Automakers in Europe have been braced for pain as the cash-for-clunkers incentive schemes that many countries introduced to spur demand during the financial crisis expire and public spending cuts loom to cut government deficits.
All major markets contracted, ACEA said, with an 8.2% dip in France and an 18.9% fall in Italy as this year's figures are compared to the strong sales seen last year when many scrapping schemes were still in force.
Germany, Europe's largest car market, whose scrapping scheme ran out at the beginning of September last year, saw a 17.8% dip.
The German car market should return to growth towards the end of 2010, when the aftershock from the end of the government scrapping scheme should have worked its way through the system, industry association VDA said at the start of October.

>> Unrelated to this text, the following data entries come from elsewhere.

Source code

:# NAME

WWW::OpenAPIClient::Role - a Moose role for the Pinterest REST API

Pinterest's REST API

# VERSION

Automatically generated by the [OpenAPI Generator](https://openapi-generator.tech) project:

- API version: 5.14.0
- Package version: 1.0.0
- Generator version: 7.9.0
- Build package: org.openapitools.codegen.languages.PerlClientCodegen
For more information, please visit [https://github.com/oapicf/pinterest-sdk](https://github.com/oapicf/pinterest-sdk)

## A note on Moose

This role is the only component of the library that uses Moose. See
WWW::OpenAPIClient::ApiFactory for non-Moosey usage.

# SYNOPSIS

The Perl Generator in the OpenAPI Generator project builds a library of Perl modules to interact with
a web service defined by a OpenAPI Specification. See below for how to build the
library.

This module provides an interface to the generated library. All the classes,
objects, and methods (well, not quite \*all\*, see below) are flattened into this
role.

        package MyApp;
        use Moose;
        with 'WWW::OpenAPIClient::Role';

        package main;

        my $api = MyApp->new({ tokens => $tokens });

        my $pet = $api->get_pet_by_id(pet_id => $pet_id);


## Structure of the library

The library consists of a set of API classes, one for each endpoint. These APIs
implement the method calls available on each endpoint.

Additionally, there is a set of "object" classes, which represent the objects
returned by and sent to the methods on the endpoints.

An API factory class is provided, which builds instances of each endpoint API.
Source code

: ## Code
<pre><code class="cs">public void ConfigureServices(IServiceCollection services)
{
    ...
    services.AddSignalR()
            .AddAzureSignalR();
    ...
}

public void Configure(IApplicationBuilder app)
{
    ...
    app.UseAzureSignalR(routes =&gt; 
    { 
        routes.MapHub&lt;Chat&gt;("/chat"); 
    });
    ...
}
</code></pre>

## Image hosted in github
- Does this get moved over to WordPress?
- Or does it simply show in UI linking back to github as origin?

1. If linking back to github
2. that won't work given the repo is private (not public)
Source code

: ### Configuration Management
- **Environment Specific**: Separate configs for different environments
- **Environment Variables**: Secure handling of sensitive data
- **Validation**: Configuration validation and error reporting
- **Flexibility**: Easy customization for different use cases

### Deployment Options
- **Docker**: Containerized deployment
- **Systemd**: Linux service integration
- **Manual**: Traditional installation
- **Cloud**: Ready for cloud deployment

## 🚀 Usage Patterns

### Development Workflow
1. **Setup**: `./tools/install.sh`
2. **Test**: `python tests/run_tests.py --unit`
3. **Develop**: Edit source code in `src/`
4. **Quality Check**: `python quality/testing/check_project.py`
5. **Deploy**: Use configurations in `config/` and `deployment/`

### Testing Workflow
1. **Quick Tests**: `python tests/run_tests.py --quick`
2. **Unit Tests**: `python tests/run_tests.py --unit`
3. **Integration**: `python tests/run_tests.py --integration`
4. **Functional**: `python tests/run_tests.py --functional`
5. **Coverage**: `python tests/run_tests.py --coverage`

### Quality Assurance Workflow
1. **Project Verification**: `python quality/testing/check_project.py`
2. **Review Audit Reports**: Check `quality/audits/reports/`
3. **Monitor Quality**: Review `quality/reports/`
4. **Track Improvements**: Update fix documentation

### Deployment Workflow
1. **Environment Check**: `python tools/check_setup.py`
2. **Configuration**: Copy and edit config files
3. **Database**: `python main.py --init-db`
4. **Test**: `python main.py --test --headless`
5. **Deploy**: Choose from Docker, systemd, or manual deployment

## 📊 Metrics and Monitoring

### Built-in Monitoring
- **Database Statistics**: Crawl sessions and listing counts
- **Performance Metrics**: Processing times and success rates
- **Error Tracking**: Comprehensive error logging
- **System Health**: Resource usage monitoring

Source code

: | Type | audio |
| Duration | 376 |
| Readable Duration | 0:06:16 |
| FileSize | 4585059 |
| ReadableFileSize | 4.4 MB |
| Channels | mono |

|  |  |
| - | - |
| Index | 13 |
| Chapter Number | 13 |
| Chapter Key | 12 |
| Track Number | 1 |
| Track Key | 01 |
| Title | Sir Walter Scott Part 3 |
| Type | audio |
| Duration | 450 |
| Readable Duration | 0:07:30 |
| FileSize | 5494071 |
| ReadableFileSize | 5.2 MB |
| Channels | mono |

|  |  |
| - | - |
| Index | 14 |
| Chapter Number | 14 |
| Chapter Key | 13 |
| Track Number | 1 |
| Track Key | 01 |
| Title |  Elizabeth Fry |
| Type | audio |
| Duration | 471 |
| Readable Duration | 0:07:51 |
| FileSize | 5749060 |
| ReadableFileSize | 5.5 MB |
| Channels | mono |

Car registrations fell 9.6% in September across the European Union, with a total of 1,227,645 units registered, ACEA said in a statement. In the first three quarters of the year new car sales fell 4.3% in the EU, ACEA said.
Volkswagen group sales fell 5% year-on-year in September, while PSA Peugeot Citroen group sales fell 7.3%. Ford sales showed a 20.1% drop and Toyota Motor Corp sales fell 21.3%.
Daimler group sales were up 6.5% and Mitsubishi Motors Co saw a 38.4% increase.